THE CINEMA CENTURY: I’m fascinated by the interplay between the development of cinema as an art form and the development of the motion picture industry. Making films is so expensive that it was necessary for it to emerge in an industrial context as a commercial art form. I don’t think it’s possible to adequately tell the story of the development of the art form without simultaneously telling the story of the development of the industry. Garson Kanin famously remarked that the trouble with movies as a business is that it’s an art, and the trouble with movies as an art is that it’s a business. These two aspects have developed in parallel, and in a state of perpetual tension—sometimes to the detriment of the art and sometimes to its benefit.
CMBA: What classic films do you recommend to people who may not have seen many older films?
THE CINEMA CENTURY: From the silent period, I recommend Buster Keaton’s films. SHERLOCK JR. is a good one to start with. Also Fairbanks in THE MARK OF ZORRO. From the 30s, probably screwball comedies like BRINGING UP BABY. From the 40s, something by Preston Sturges—probably SULLIVAN’S TRAVELS. And Huston’s THE TREASURE OF THE SIERRA MADRE.
CMBA: What is the most rewarding thing about blogging for you?

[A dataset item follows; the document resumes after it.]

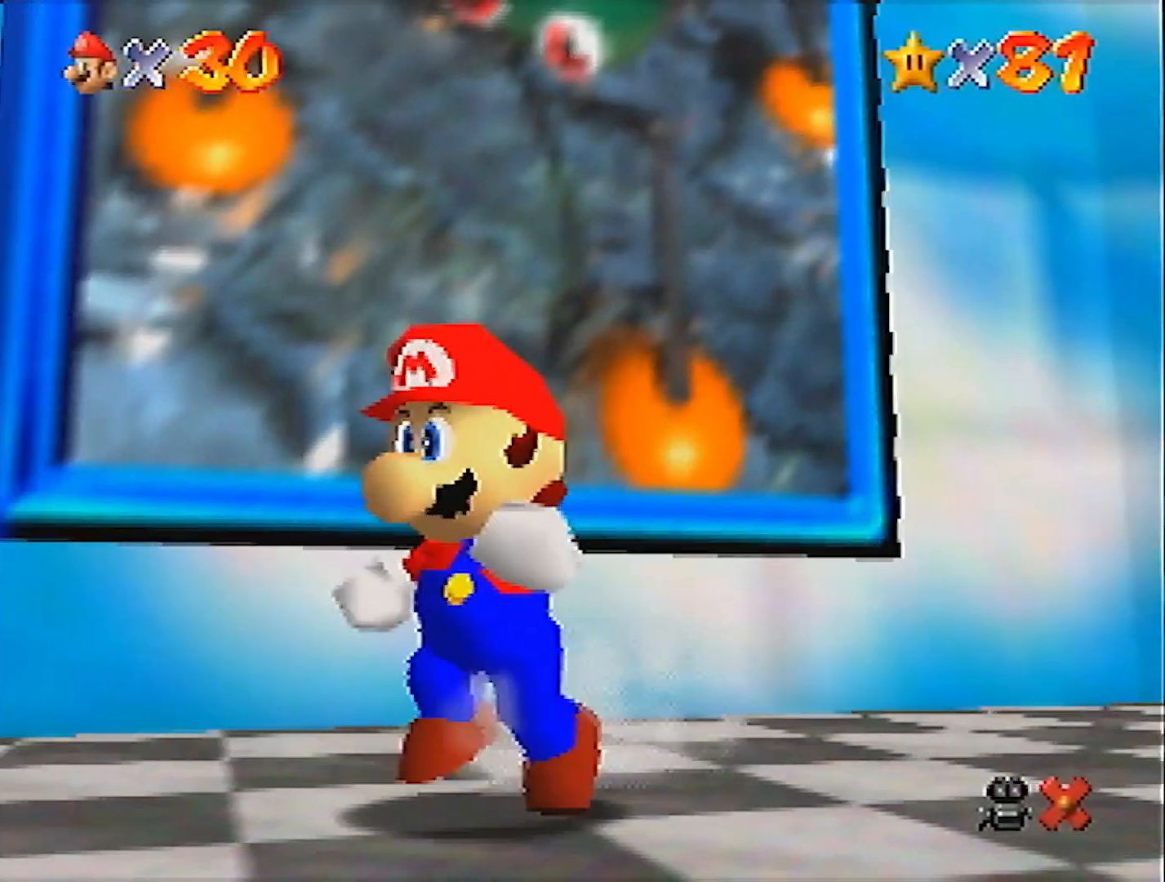
{"buttons": [], "left_stick": "down-left", "events": [[100, "A", "up"], [300, "Z", "up"]]}
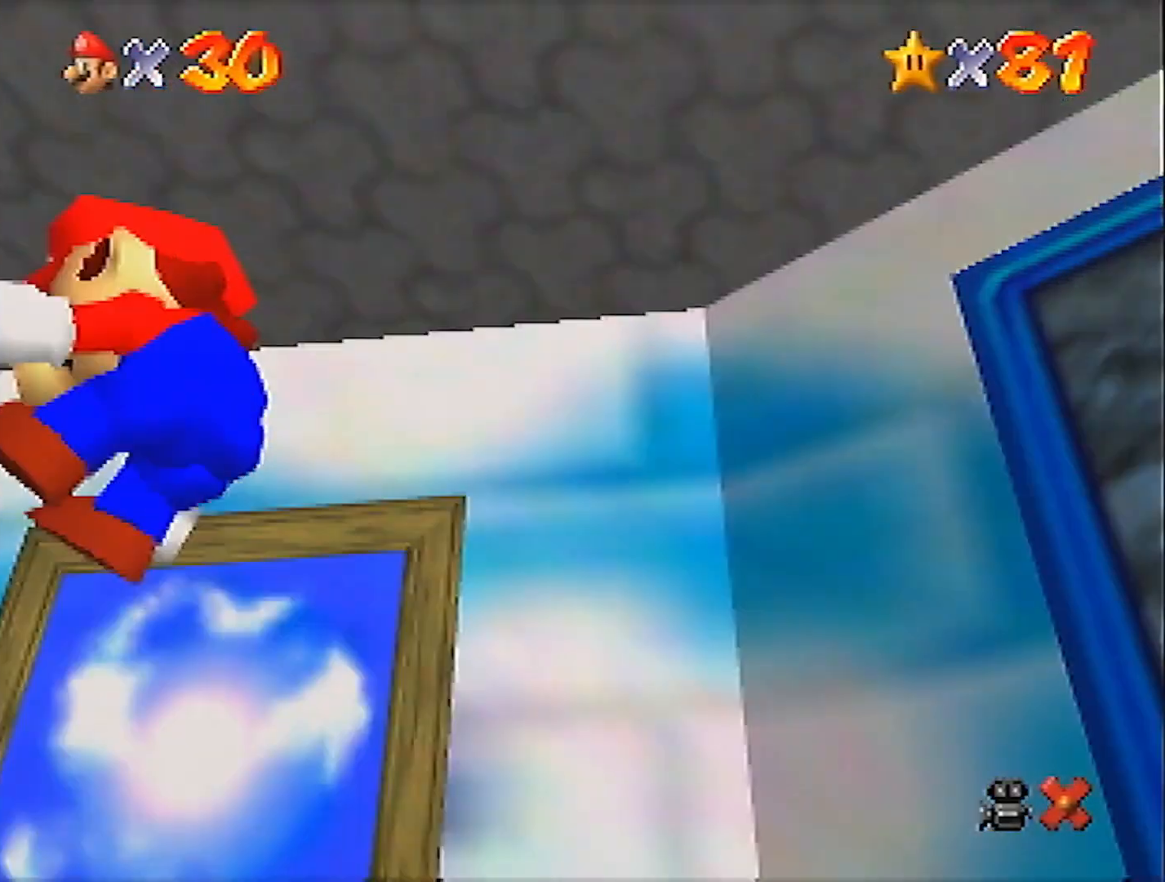
{"buttons": [], "left_stick": "up-left", "events": [[67, "left_stick", "left"], [201, "left_stick", "up-left"]]}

THE CINEMA CENTURY: My blog draws heavily from the many industry trade papers from a century ago that have been digitized and made available online. Paging through those publications provides a real education. You can learn as much from the ads as you can from the articles. The fun of it for me is to pull out a clipping from a century ago and then put it into historical context—explaining, for example, how a minor story from the back pages would soon help to bring about front-page news. It’s great fun to come across a fleeting mention of a name that will eventually come to dominate the industry. Reading these trade papers in their original form vividly brings to life the history of the industry in which the cinema took root and flourished.